Все это было особенно унизительным для меня, ибо в течение уже многих дней я был собутыльником Кима и держался с ним на равной ноге. Я перестал обращать внимание на смеющихся кисан. Широко расставив ноги, скрестив руки на груди, я стоял, выпрямившись во весь рост Ни щипки, ни щекотка не производили на меня ни малейшего впечатления — я их просто не замечал И кисан оставили меня, устремившись за более легкой добычей.
— Бога ради, постарайся их чем-нибудь ошеломить, — сказал Хендрик Хэмел, который, таща трех повисших на нем кисан, сумел добраться до меня. Он пробормотал это сквозь зубы, так как стоило ему раскрыть рот, и кисан тотчас принимались запихивать ему в рот сладости.
— Прекрати это шутовство, — пробурчал он, нагибаясь, чтобы избежать протянутых к нему ладоней со сладостями. — Мы должны сохранять достоинство, понимаешь, достоинство. Иначе мы погибли. Они хотят сделать из нас дрессированных животных, шутов.
А когда мы им прискучим, они вышвырнут нас. Ты ведешь себя правильно. Так и держись до конца Осади их.

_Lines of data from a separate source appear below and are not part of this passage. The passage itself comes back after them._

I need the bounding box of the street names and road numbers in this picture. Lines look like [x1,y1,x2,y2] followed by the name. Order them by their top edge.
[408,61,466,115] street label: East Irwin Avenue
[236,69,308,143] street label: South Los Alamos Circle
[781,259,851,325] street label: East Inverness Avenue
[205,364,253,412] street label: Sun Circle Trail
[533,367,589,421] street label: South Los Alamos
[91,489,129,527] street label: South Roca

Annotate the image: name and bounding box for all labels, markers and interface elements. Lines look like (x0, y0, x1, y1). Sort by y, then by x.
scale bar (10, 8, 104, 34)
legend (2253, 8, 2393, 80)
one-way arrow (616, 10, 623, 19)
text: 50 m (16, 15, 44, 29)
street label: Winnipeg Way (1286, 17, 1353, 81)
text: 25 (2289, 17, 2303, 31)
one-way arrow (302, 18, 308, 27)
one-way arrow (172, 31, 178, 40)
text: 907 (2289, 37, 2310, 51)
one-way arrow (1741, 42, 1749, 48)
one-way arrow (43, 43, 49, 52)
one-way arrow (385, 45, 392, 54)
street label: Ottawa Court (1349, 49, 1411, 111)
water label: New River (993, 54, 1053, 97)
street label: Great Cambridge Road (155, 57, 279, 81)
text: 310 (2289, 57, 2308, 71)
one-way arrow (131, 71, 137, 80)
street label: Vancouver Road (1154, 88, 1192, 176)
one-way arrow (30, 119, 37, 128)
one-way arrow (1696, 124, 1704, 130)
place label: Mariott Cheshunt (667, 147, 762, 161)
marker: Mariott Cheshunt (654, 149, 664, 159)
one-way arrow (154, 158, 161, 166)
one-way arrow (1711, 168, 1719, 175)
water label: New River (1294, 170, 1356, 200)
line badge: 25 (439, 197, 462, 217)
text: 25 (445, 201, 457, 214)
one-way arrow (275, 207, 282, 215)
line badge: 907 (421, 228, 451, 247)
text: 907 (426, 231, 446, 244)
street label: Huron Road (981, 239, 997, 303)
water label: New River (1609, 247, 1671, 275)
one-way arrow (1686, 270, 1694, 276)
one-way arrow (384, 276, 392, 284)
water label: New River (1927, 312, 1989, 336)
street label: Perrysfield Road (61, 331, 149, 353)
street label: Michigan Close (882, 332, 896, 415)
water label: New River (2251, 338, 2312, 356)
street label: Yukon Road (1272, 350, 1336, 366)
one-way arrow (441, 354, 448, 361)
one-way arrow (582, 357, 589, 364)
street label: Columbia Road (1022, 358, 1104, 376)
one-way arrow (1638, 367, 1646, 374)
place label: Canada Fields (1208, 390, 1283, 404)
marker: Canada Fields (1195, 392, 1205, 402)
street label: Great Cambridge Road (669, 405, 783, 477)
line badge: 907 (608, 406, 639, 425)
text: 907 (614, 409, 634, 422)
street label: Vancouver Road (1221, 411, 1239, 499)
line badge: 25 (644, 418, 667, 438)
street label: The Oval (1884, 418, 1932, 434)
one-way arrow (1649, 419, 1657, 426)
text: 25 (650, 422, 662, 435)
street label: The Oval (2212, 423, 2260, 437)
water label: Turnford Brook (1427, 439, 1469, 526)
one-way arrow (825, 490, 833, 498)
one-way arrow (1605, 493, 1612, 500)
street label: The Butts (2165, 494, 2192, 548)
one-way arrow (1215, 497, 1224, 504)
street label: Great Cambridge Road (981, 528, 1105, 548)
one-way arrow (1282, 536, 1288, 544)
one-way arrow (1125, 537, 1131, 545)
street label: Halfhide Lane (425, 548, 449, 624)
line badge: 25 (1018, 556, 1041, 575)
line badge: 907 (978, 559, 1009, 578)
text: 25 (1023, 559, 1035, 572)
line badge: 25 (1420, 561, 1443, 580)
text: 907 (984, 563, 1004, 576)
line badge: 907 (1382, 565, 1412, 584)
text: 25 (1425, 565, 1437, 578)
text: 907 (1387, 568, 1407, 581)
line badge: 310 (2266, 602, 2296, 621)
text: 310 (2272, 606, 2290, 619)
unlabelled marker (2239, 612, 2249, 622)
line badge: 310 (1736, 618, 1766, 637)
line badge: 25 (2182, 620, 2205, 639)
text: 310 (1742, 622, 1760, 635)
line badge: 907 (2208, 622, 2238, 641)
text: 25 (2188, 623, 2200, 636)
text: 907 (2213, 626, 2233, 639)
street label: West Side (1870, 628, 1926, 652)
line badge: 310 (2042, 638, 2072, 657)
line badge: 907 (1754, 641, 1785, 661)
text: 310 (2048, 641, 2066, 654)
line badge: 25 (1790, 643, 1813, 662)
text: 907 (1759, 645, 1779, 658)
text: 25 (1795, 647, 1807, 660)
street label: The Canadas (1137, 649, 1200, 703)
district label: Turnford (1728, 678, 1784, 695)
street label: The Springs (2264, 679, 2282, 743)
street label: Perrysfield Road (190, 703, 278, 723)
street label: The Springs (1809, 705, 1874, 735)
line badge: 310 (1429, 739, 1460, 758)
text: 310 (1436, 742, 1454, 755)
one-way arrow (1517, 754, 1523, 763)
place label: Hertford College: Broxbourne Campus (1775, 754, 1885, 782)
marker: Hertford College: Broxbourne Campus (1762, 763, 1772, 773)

Заставь их уважать тебя, уважать всех нас.
Последние слова я уже едва мог разобрать, так как к этому времени кисан успели так набить ему рот сладостями, что речь его стала нечленораздельной.
Как я уже говорил, у меня в те годы было достаточно и выдержки и отваги, а тут я призвал на помощь и всю свою матросскую сметку. Я решил начать с евнуха, щекотавшего мне сзади шею пером. Я уже привлек к себе внимание своим высокомерным и непроницаемым видом и полной нечувствительностью к заигрыванию кисан, и теперь многие с интересом наблюдали, как меня дразнит евнух. Я не шевельнулся, не подал виду, что замышляю что-то, пока твердо не установил, где он стоит и на каком расстоянии находится от меня. После этого, даже не повернув головы, я нанес ему молниеносный удар тыльной стороной кисти. Костяшки моих пальцев пришлись точно по его челюсти и скуле. Раздался звук, похожий на треск мачты, ломающейся под напором ветра, и евнух, отлетев от меня шагов на десять, рухнул на пол.